*Supplied material:*

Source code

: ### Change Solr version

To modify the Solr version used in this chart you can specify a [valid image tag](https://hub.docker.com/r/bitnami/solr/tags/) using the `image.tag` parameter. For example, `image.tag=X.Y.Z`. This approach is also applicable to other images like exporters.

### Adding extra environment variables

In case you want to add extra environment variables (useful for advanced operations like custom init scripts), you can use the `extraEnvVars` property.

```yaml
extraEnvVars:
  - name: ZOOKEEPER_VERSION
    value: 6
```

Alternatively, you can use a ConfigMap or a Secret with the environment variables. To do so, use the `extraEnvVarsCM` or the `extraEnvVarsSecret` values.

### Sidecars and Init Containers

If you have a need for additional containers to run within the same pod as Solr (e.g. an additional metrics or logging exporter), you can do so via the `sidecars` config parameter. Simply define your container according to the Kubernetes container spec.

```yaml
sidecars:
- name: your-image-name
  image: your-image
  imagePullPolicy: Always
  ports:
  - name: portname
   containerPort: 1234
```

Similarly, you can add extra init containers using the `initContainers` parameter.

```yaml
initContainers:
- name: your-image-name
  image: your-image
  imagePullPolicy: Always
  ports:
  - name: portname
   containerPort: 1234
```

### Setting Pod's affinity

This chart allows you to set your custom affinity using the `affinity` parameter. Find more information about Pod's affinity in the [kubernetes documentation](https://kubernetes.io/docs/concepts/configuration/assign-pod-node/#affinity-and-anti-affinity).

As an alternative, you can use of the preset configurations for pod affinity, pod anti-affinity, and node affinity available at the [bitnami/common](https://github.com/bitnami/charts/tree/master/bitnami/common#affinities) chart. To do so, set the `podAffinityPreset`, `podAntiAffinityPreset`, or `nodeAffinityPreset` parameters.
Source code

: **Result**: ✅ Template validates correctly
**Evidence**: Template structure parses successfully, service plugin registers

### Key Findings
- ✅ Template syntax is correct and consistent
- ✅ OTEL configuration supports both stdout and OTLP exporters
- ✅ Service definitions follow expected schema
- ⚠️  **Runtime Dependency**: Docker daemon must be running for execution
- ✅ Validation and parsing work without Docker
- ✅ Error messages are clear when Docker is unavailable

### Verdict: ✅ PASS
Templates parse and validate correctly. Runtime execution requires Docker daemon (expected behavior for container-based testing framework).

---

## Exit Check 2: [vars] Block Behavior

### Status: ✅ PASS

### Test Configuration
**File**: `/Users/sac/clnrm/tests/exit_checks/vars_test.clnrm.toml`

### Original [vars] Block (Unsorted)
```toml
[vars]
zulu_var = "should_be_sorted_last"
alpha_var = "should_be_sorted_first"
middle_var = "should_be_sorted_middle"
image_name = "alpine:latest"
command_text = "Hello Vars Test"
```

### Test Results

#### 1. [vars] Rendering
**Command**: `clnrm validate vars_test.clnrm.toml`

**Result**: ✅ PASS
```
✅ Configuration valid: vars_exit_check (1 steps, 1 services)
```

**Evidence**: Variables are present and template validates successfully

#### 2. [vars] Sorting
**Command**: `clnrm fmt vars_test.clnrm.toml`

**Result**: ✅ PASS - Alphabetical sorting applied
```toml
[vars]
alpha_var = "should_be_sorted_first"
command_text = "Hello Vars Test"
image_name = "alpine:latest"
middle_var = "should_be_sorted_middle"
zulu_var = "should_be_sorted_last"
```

*What the exercise asks:*
Give again each line shown above, keeping every word as it is.

*Answer area:*
Source code

: ### Change Solr version

To modify the Solr version used in this chart you can specify a [valid image tag](https://hub.docker.com/r/bitnami/solr/tags/) using the `image.tag` parameter. For example, `image.tag=X.Y.Z`. This approach is also applicable to other images like exporters.

### Adding extra environment variables

In case you want to add extra environment variables (useful for advanced operations like custom init scripts), you can use the `extraEnvVars` property.

```yaml
extraEnvVars:
  - name: ZOOKEEPER_VERSION
    value: 6
```

Alternatively, you can use a ConfigMap or a Secret with the environment variables. To do so, use the `extraEnvVarsCM` or the `extraEnvVarsSecret` values.

### Sidecars and Init Containers

If you have a need for additional containers to run within the same pod as Solr (e.g. an additional metrics or logging exporter), you can do so via the `sidecars` config parameter. Simply define your container according to the Kubernetes container spec.

```yaml
sidecars:
- name: your-image-name
  image: your-image
  imagePullPolicy: Always
  ports:
  - name: portname
   containerPort: 1234
```

Similarly, you can add extra init containers using the `initContainers` parameter.

```yaml
initContainers:
- name: your-image-name
  image: your-image
  imagePullPolicy: Always
  ports:
  - name: portname
   containerPort: 1234
```

### Setting Pod's affinity

This chart allows you to set your custom affinity using the `affinity` parameter. Find more information about Pod's affinity in the [kubernetes documentation](https://kubernetes.io/docs/concepts/configuration/assign-pod-node/#affinity-and-anti-affinity).

As an alternative, you can use of the preset configurations for pod affinity, pod anti-affinity, and node affinity available at the [bitnami/common](https://github.com/bitnami/charts/tree/master/bitnami/common#affinities) chart. To do so, set the `podAffinityPreset`, `podAntiAffinityPreset`, or `nodeAffinityPreset` parameters.
Source code

: **Result**: ✅ Template validates correctly
**Evidence**: Template structure parses successfully, service plugin registers

### Key Findings
- ✅ Template syntax is correct and consistent
- ✅ OTEL configuration supports both stdout and OTLP exporters
- ✅ Service definitions follow expected schema
- ⚠️  **Runtime Dependency**: Docker daemon must be running for execution
- ✅ Validation and parsing work without Docker
- ✅ Error messages are clear when Docker is unavailable

### Verdict: ✅ PASS
Templates parse and validate correctly. Runtime execution requires Docker daemon (expected behavior for container-based testing framework).

---

## Exit Check 2: [vars] Block Behavior

### Status: ✅ PASS

### Test Configuration
**File**: `/Users/sac/clnrm/tests/exit_checks/vars_test.clnrm.toml`

### Original [vars] Block (Unsorted)
```toml
[vars]
zulu_var = "should_be_sorted_last"
alpha_var = "should_be_sorted_first"
middle_var = "should_be_sorted_middle"
image_name = "alpine:latest"
command_text = "Hello Vars Test"
```

### Test Results

#### 1. [vars] Rendering
**Command**: `clnrm validate vars_test.clnrm.toml`

**Result**: ✅ PASS
```
✅ Configuration valid: vars_exit_check (1 steps, 1 services)
```

**Evidence**: Variables are present and template validates successfully

#### 2. [vars] Sorting
**Command**: `clnrm fmt vars_test.clnrm.toml`

**Result**: ✅ PASS - Alphabetical sorting applied
```toml
[vars]
alpha_var = "should_be_sorted_first"
command_text = "Hello Vars Test"
image_name = "alpine:latest"
middle_var = "should_be_sorted_middle"
zulu_var = "should_be_sorted_last"
```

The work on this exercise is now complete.